* _EXERCISES_
A. Retype the passage from the forum post about rafting with young kids, from "## markfortcollins (Aug" up to and including "(Jul 12, 2010)".
B. Using the forum post about rafting with young kids, answer yes or no to whether each statement agrees with it, and quote the post's words that decide each one. (i) The family intends to keep to class I/II rivers during its first year. (ii) The family's two boys are 8 and 6 years old. (iii) Overnight trips in Canyon Country are part of the family's plans.

* _SUPPLIED PASSAGE_
# Recommendations for rafting with young kids?



## markfortcollins (Aug 20, 2015)

This will be our first legit season of rafting. We are a family of 4 with two young (and active) boys ages 6 and 4. We plan to stay with class I/II rivers this first year to ease into things. One concern we have is the amount of boat time on flat water relating to the kids getting bored/restless. They love the outdoors and camping/fishing... But when boredom sets in, it is no fun for anyone. Any recommendations on how to keep things fun on long stretches of flat water? Any funny or horror stories out there from other parents? Really want to make river experiences be positive for the kids from the get go. Planning some overnights in Canyon Country but don't want to bite off more than we can chew...


Sent from my iPhone using Mountain Buzz


----------



## Learch (Jul 12, 2010)

* _DATA SHOWN_
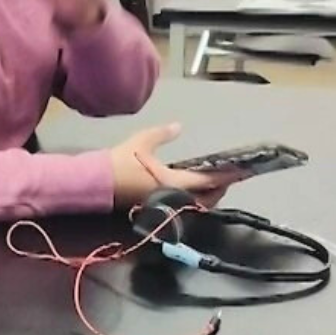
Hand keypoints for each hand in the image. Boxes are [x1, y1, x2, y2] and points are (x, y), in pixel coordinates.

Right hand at [108, 123, 244, 208]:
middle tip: (228, 179)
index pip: (206, 181)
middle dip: (218, 190)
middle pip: (205, 199)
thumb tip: (179, 126)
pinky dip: (193, 199)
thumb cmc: (120, 161)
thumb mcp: (141, 142)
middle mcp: (173, 198)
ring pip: (194, 205)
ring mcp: (165, 205)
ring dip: (207, 196)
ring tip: (213, 185)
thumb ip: (162, 134)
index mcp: (173, 182)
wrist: (97, 182)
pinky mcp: (156, 207)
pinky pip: (183, 206)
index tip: (238, 172)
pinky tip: (192, 191)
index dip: (224, 177)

* _WRITTEN RESPONSES_
A.
## markfortcollins (Aug 20, 2015)

This will be our first legit season of rafting. We are a family of 4 with two young (and active) boys ages 6 and 4. We plan to stay with class I/II rivers this first year to ease into things. One concern we have is the amount of boat time on flat water relating to the kids getting bored/restless. They love the outdoors and camping/fishing... But when boredom sets in, it is no fun for anyone. Any recommendations on how to keep things fun on long stretches of flat water? Any funny or horror stories out there from other parents? Really want to make river experiences be positive for the kids from the get go. Planning some overnights in Canyon Country but don't want to bite off more than we can chew...


Sent from my iPhone using Mountain Buzz


----------



## Learch (Jul 12, 2010)

B.
(i) Yes: "We plan to stay with class I/II rivers this first year to ease into things."
(ii) No: "two young (and active) boys ages 6 and 4"
(iii) Yes: "Planning some overnights in Canyon Country"